Californian state senator Gloria Romero’s (D-East Los Angeles) bill (SB 624) looks to give the state mineral Serpentine the boot because some deposits contain a small amount of asbestos. Romero states, “[Serpentine] contains the deadly mineral chrysotile asbestos, a known carcinogen, exposure to which increases the risk of the cancer mesothelioma.”

Dear Senator Romero, East Los Angeles has far worse problems like its citizens being mistaken for illegals over in Arizona, not to mention crushing poverty and the fact that your state budget is now weeks overdue.

What we need is a bill to teach science given that the state legislature doesn’t even know what asbestos, serpentine and serpentinite are to begin with.

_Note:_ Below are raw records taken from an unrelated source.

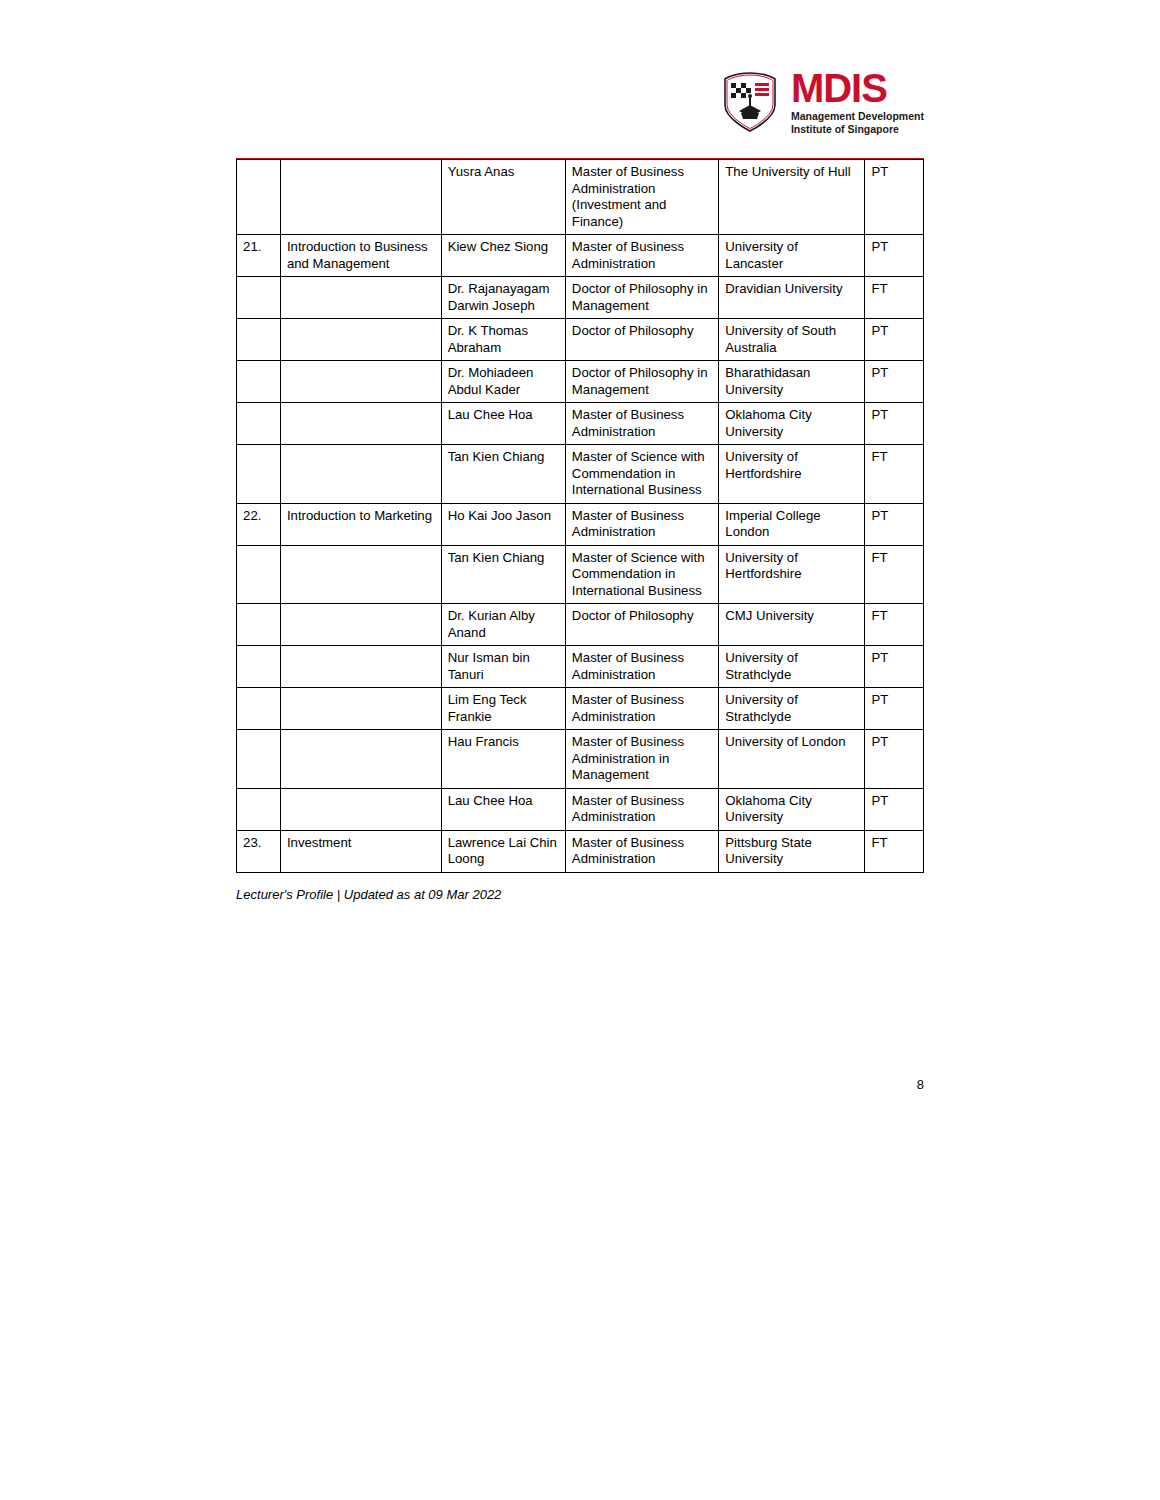MDIS
Management Development
Institute of Singapore
| | | Yusra Anas | Master of Business Administration (Investment and Finance) | The University of Hull | PT |
| 21. | Introduction to Business and Management | Kiew Chez Siong | Master of Business Administration | University of Lancaster | PT |
| | | Dr. Rajanayagam Darwin Joseph | Doctor of Philosophy in Management | Dravidian University | FT |
| | | Dr. K Thomas Abraham | Doctor of Philosophy | University of South Australia | PT |
| | | Dr. Mohiadeen Abdul Kader | Doctor of Philosophy in Management | Bharathidasan University | PT |
| | | Lau Chee Hoa | Master of Business Administration | Oklahoma City University | PT |
| | | Tan Kien Chiang | Master of Science with Commendation in International Business | University of Hertfordshire | FT |
| 22. | Introduction to Marketing | Ho Kai Joo Jason | Master of Business Administration | Imperial College London | PT |
| | | Tan Kien Chiang | Master of Science with Commendation in International Business | University of Hertfordshire | FT |
| | | Dr. Kurian Alby Anand | Doctor of Philosophy | CMJ University | FT |
| | | Nur Isman bin Tanuri | Master of Business Administration | University of Strathclyde | PT |
| | | Lim Eng Teck Frankie | Master of Business Administration | University of Strathclyde | PT |
| | | Hau Francis | Master of Business Administration in Management | University of London | PT |
| | | Lau Chee Hoa | Master of Business Administration | Oklahoma City University | PT |
| 23. | Investment | Lawrence Lai Chin Loong | Master of Business Administration | Pittsburg State University | FT |
Lecturer's Profile | Updated as at 09 Mar 2022
8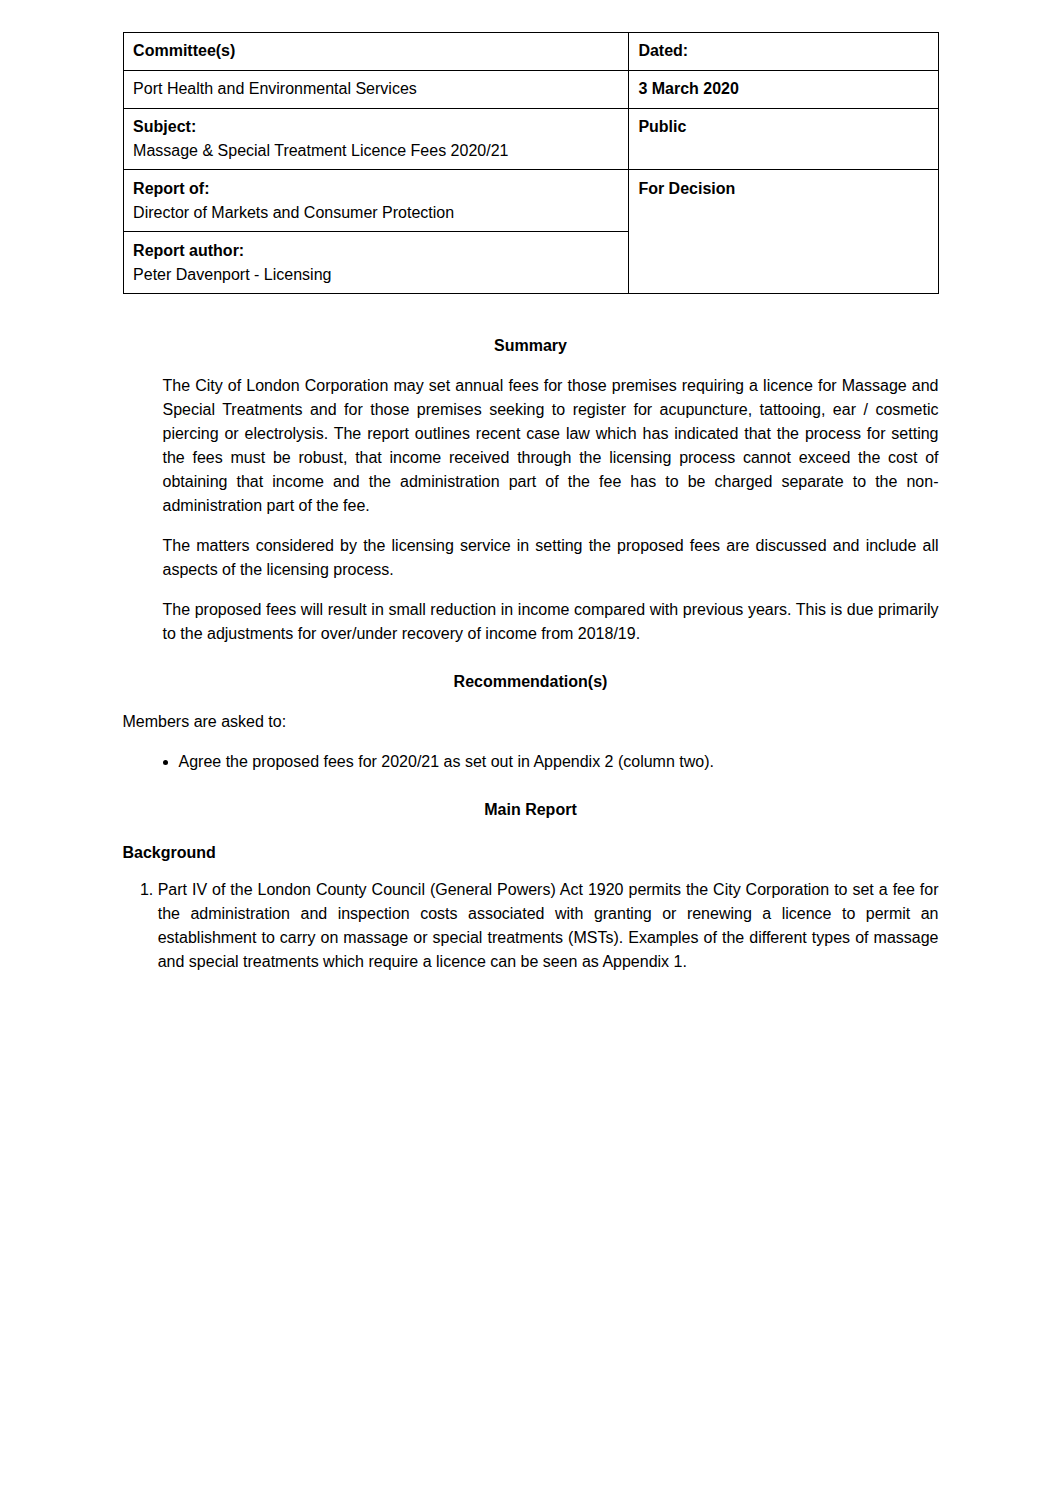| Committee(s) | Dated: |
| Port Health and Environmental Services | 3 March 2020 |
| Subject: Massage & Special Treatment Licence Fees 2020/21 | Public |
| Report of: Director of Markets and Consumer Protection | For Decision |
| Report author: Peter Davenport - Licensing |
Summary
The City of London Corporation may set annual fees for those premises requiring a licence for Massage and Special Treatments and for those premises seeking to register for acupuncture, tattooing, ear / cosmetic piercing or electrolysis. The report outlines recent case law which has indicated that the process for setting the fees must be robust, that income received through the licensing process cannot exceed the cost of obtaining that income and the administration part of the fee has to be charged separate to the non-administration part of the fee.
The matters considered by the licensing service in setting the proposed fees are discussed and include all aspects of the licensing process.
The proposed fees will result in small reduction in income compared with previous years. This is due primarily to the adjustments for over/under recovery of income from 2018/19.
Recommendation(s)
Members are asked to:
Agree the proposed fees for 2020/21 as set out in Appendix 2 (column two).
Main Report
Background
Part IV of the London County Council (General Powers) Act 1920 permits the City Corporation to set a fee for the administration and inspection costs associated with granting or renewing a licence to permit an establishment to carry on massage or special treatments (MSTs). Examples of the different types of massage and special treatments which require a licence can be seen as Appendix 1.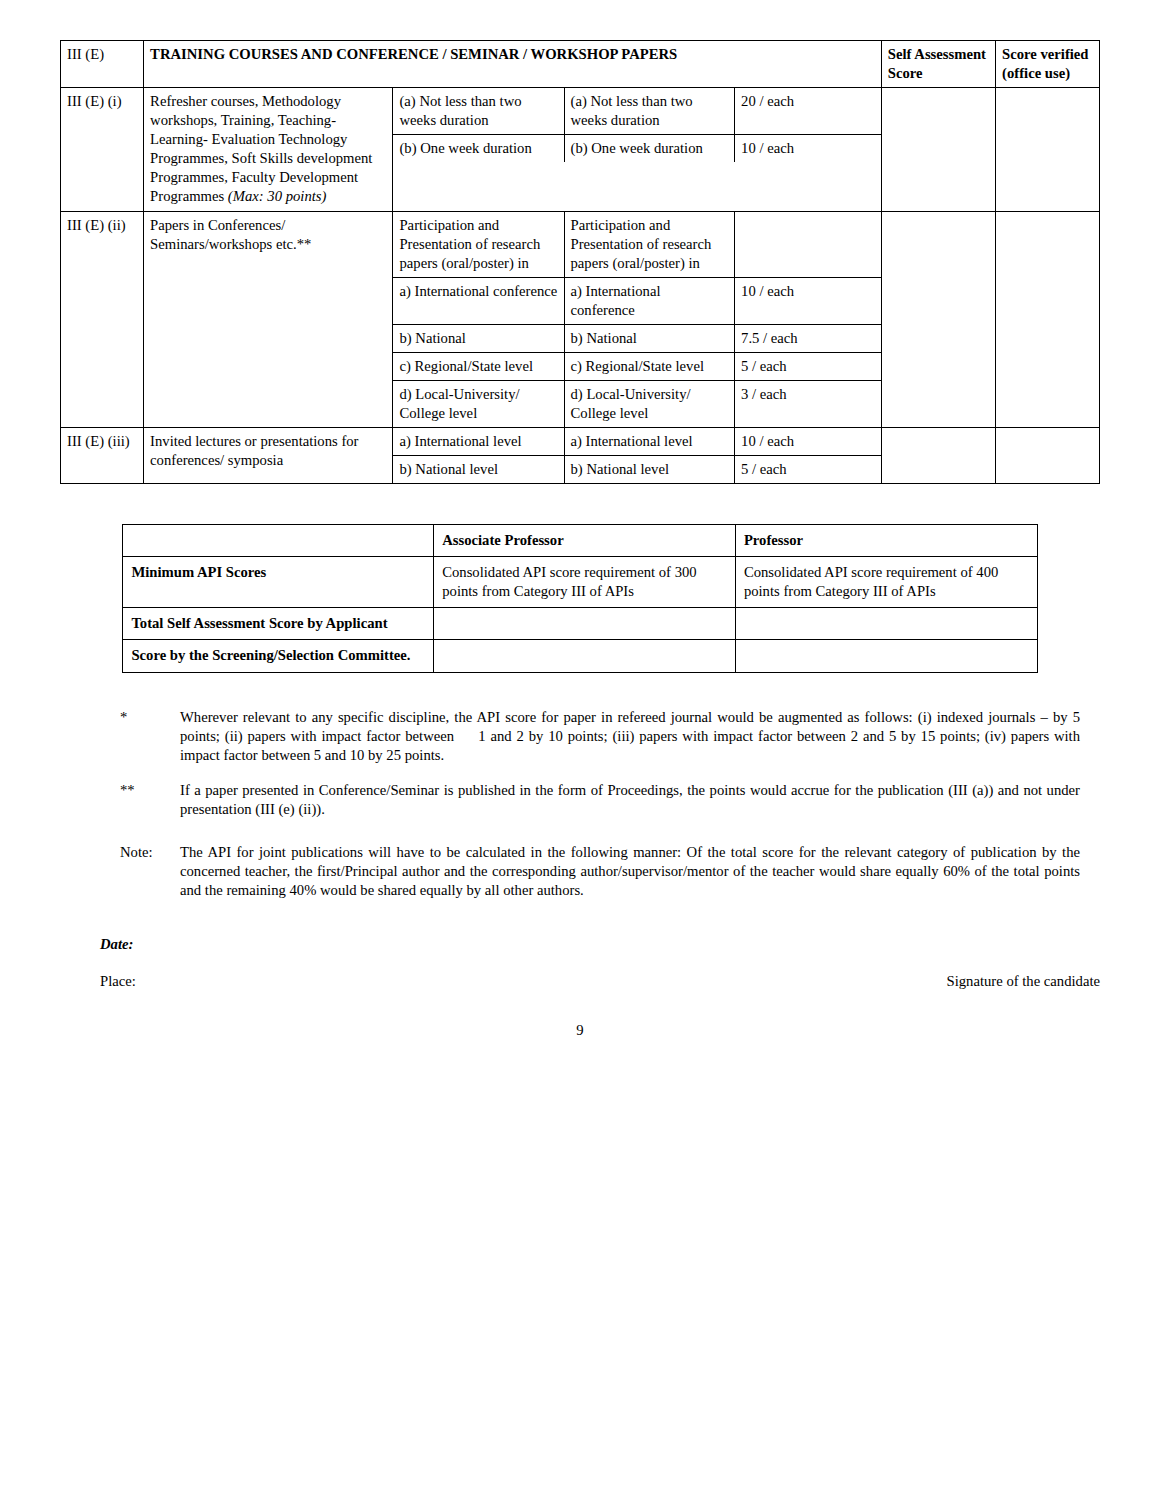| III (E) | TRAINING COURSES AND CONFERENCE / SEMINAR / WORKSHOP PAPERS | Self Assessment Score | Score verified (office use) |
| III (E) (i) | Refresher courses, Methodology workshops, Training, Teaching-Learning- Evaluation Technology Programmes, Soft Skills development Programmes, Faculty Development Programmes (Max: 30 points) | / (a) Not less than two weeks duration / (a) Not less than two weeks duration / 20 / each / / (b) One week duration / (b) One week duration / 10 / each / | | |
| III (E) (ii) | Papers in Conferences/ Seminars/workshops etc.** | / Participation and Presentation of research papers (oral/poster) in / Participation and Presentation of research papers (oral/poster) in / / / a) International conference / a) International conference / 10 / each / / b) National / b) National / 7.5 / each / / c) Regional/State level / c) Regional/State level / 5 / each / / d) Local-University/ College level / d) Local-University/ College level / 3 / each / | | |
| III (E) (iii) | Invited lectures or presentations for conferences/ symposia | / a) International level / a) International level / 10 / each / / b) National level / b) National level / 5 / each / | | |
| | Associate Professor | Professor |
| Minimum API Scores | Consolidated API score requirement of 300 points from Category III of APIs | Consolidated API score requirement of 400 points from Category III of APIs |
| Total Self Assessment Score by Applicant | | |
| Score by the Screening/Selection Committee. | | |
*
Wherever relevant to any specific discipline, the API score for paper in refereed journal would be augmented as follows: (i) indexed journals – by 5 points; (ii) papers with impact factor between 1 and 2 by 10 points; (iii) papers with impact factor between 2 and 5 by 15 points; (iv) papers with impact factor between 5 and 10 by 25 points.
**
If a paper presented in Conference/Seminar is published in the form of Proceedings, the points would accrue for the publication (III (a)) and not under presentation (III (e) (ii)).
Note:
The API for joint publications will have to be calculated in the following manner: Of the total score for the relevant category of publication by the concerned teacher, the first/Principal author and the corresponding author/supervisor/mentor of the teacher would share equally 60% of the total points and the remaining 40% would be shared equally by all other authors.
Date:
Place: Signature of the candidate
9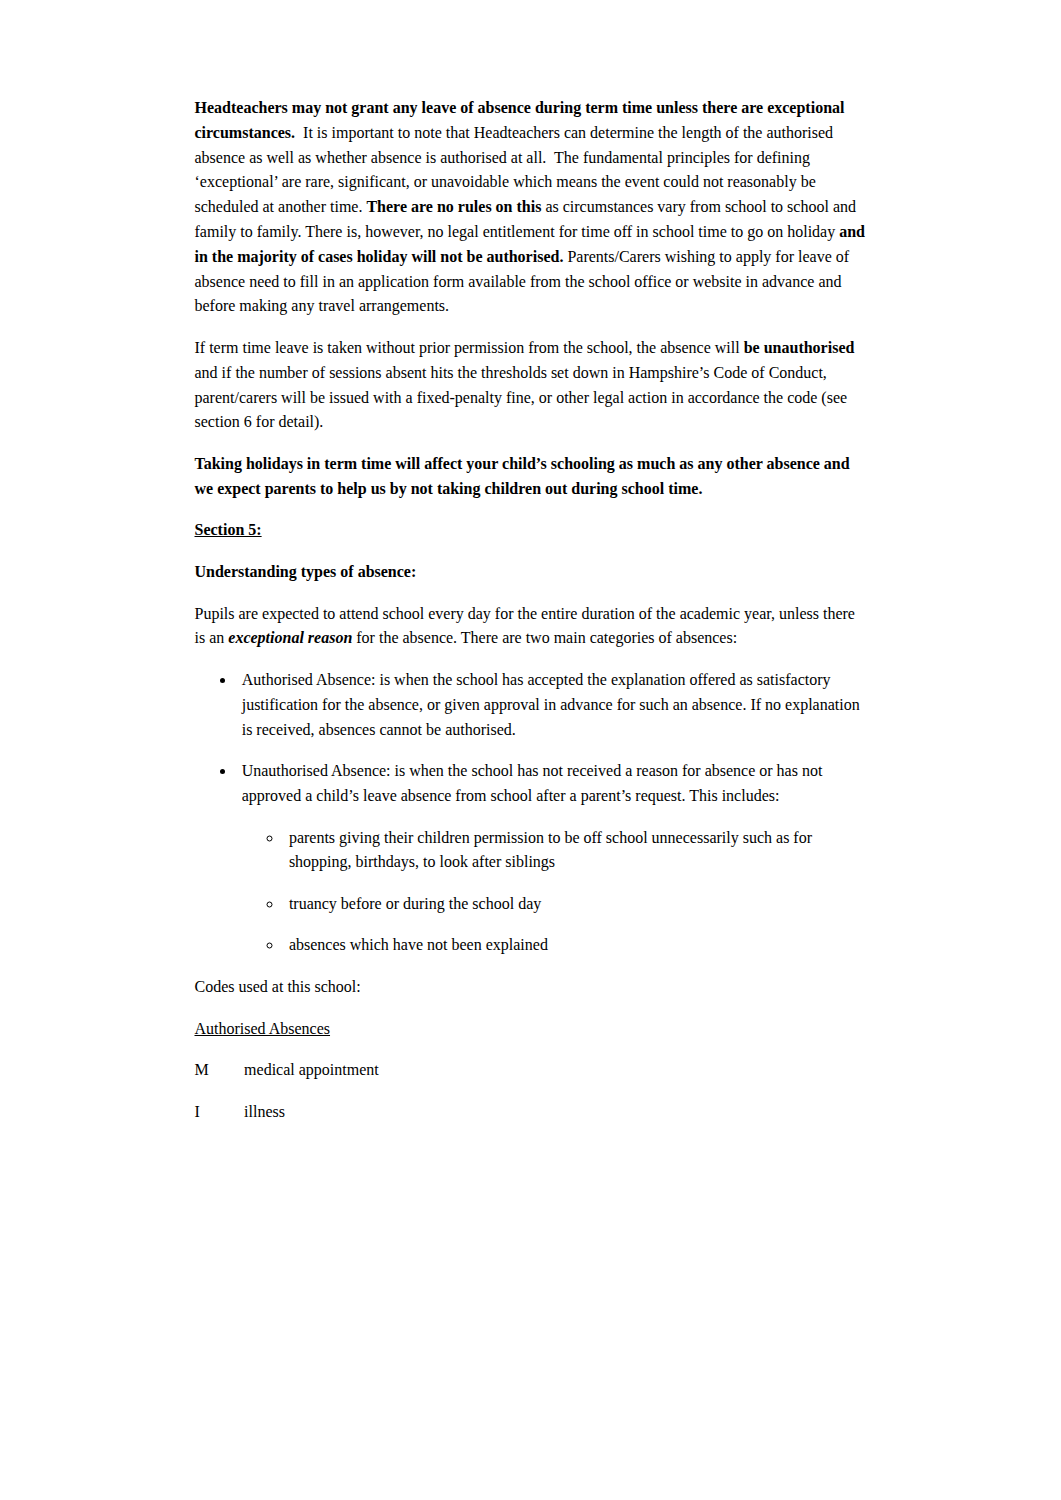Headteachers may not grant any leave of absence during term time unless there are exceptional circumstances. It is important to note that Headteachers can determine the length of the authorised absence as well as whether absence is authorised at all. The fundamental principles for defining ‘exceptional’ are rare, significant, or unavoidable which means the event could not reasonably be scheduled at another time. There are no rules on this as circumstances vary from school to school and family to family. There is, however, no legal entitlement for time off in school time to go on holiday and in the majority of cases holiday will not be authorised. Parents/Carers wishing to apply for leave of absence need to fill in an application form available from the school office or website in advance and before making any travel arrangements.
If term time leave is taken without prior permission from the school, the absence will be unauthorised and if the number of sessions absent hits the thresholds set down in Hampshire’s Code of Conduct, parent/carers will be issued with a fixed-penalty fine, or other legal action in accordance the code (see section 6 for detail).
Taking holidays in term time will affect your child’s schooling as much as any other absence and we expect parents to help us by not taking children out during school time.
Section 5:
Understanding types of absence:
Pupils are expected to attend school every day for the entire duration of the academic year, unless there is an exceptional reason for the absence. There are two main categories of absences:
Authorised Absence: is when the school has accepted the explanation offered as satisfactory justification for the absence, or given approval in advance for such an absence. If no explanation is received, absences cannot be authorised.
Unauthorised Absence: is when the school has not received a reason for absence or has not approved a child’s leave absence from school after a parent’s request. This includes:
parents giving their children permission to be off school unnecessarily such as for shopping, birthdays, to look after siblings
truancy before or during the school day
absences which have not been explained
Codes used at this school:
Authorised Absences
| M | medical appointment |
| I | illness |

From Looking For Detachment

Asbestos is not a single mineral, and in fact isn’t the name of any defined mineral at all. Asbestiform is a particular mineralogical habit that some minerals take: long fibers often in veins or masses. Asbestiform and fibrous, as crystal forms, are similar, with asbestiform being a more extreme version of fibrous.

and the Lab Lemming

There are 20 forms of serpentine, only one of which is an asbestos mineral. The very dangerous amphibole asbestos minerals specifically mentioned in the bill are completely unrelated to serpentine.

Forget all of the above and ask yourself this: How does “outlawing” serpentin(ite) prevent or cure mesothelioma?

This is what happens when science, thorough research of the issues and common sense are run over by spineless legislators as state employees head for minimum wage. They find a scaperock.

What next? Wisconsin drops galena because it contains lead and the same with limestone in Tennessee for trace amounts of arsenic. Nope, didn’t say it. Don’t give them any ideas.

Update: Sacramento Bee | California state-rock bill has serpentine agenda. It turns out that it’s not a simple case of “nanny state” but something more sinister: a jobs stimulus plan for personal injury lawyers.

Were SB 624 to become law, declaring serpentine as carcinogenic, it could widen the opportunities for lawsuits against owners of property with naturally occurring outcroppings of serpentine. And it’s become a new skirmish in the perennial war between personal injury lawyers and the business-backed Civil Justice Association of California.